→ УСЛОВИЕ ЗАДАЧИ 1: К кому, согласно тексту об Алексее Фатьянове, он пришёл однажды осенью со стихотворением?

→ ИСХОДНЫЙ ТЕКСТ:

1. 1947 год
1. 1947 год
В этом году Алексея Ивановича приняли в Союз писателей СССР, чем полностью «узаконилось» его сомнительный статус поэта-песенника. В те годы в союзе писателей была секция поэтов-песенников. Но, когда его так называли, Фатьянов обижался. Он не любил это определение себя как поэта. Да, стихи его рождались с готовой мелодической интонацией и композитору легко было угадать ее. Но ведь в классическом русском стихосложении она существует как данность… Он любил свои стихи, лелеял, защищал их, как классный адвокат, всеми силами души. Поэт становился в позу артиста-чтеца и красивым летучим голосом знаменитые свои песни переносил в стихию стихов.
— Вот видите? Чувствуете? Понимаете — это стихи! — Доказывал он неустанно.
И снова лился бархатистый его молодой голос. Каждая привычная песня — маленький рассказ, простой сюжет.
1947 год Алексея Фатьянова подарил миру еще один такой поэтический рассказ, красивое стихотворение, дивную песню.
Однажды осенью он пришел к Матвею Блантеру. Пришел не праздно, а со стихотворением. «В городском саду играет духовой оркестр», — прочел Матвей Исаакович и поставил листочек на пюпитр. Скоро появилась музыка, напоминающая ностальгические аккорды довоенного вальса. «Прошел чуть не полмира я — с такой, как ты, не встретился», — в этих чарующих строках и тактах кружились пары, головы, листья на осенних тротуарах. Постаревший Матвей Исаакович в 1975 году вспоминал своего «веселого, шумного, громкого» соавтора и говорил:
— Эта песенка о встрече молодого человека с девушкой в городском саду мне до сих пор мила. В моих авторских концертах, к моему удовольствию, она звучит до сих пор.

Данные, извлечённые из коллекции

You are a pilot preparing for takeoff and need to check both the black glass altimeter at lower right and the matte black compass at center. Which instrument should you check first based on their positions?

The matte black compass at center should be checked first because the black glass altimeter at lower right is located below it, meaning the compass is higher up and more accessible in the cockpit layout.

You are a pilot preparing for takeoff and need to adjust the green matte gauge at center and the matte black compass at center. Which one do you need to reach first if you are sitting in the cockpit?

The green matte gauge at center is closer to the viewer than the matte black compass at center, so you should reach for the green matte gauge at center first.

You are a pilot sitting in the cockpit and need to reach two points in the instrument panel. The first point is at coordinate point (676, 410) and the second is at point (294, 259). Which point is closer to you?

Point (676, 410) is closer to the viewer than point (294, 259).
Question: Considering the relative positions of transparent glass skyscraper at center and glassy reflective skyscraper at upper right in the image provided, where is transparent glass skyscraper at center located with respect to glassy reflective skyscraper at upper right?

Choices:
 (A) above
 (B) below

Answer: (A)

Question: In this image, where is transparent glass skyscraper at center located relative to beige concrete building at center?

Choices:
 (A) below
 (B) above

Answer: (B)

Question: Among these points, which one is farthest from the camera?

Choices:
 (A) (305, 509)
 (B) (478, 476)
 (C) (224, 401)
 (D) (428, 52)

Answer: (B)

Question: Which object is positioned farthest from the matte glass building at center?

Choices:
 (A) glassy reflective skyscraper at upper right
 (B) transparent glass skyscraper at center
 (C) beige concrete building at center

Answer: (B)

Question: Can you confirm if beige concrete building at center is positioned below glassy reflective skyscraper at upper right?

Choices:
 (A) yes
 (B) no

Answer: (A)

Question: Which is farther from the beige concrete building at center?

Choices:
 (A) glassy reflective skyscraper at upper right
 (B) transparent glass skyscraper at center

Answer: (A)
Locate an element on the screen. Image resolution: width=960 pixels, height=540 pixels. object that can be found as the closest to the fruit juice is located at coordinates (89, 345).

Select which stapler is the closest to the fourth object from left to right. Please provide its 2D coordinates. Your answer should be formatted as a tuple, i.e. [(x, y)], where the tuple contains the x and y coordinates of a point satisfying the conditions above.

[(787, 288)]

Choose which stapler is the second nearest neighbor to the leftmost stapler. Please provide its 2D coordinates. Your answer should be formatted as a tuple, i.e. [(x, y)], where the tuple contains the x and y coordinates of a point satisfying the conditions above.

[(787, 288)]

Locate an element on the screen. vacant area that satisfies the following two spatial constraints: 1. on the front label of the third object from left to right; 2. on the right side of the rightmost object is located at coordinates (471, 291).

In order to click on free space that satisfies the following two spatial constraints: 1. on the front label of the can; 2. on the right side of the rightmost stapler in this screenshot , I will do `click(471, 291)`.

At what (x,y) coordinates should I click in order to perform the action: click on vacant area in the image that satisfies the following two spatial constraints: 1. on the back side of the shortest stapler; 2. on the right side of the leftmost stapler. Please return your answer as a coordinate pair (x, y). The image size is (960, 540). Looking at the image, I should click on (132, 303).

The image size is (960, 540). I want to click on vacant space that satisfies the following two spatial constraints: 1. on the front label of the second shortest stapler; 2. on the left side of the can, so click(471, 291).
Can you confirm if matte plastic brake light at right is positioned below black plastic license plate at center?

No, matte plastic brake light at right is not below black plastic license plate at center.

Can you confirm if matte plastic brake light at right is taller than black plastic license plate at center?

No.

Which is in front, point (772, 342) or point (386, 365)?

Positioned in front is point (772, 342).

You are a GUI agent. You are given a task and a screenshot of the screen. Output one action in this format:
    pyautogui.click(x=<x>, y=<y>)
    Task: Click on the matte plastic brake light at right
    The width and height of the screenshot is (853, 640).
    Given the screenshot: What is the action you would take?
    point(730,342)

→ УСЛОВИЕ ЗАДАЧИ 2: Покажите все строки выше, в которых встречается слово «license». Регистр учитывается.

→ ПИСЬМЕННОЕ РЕШЕНИЕ 1: К Матвею Блантеру.

→ ПИСЬМЕННОЕ РЕШЕНИЕ 2:
Can you confirm if matte plastic brake light at right is positioned below black plastic license plate at center?
No, matte plastic brake light at right is not below black plastic license plate at center.
Can you confirm if matte plastic brake light at right is taller than black plastic license plate at center?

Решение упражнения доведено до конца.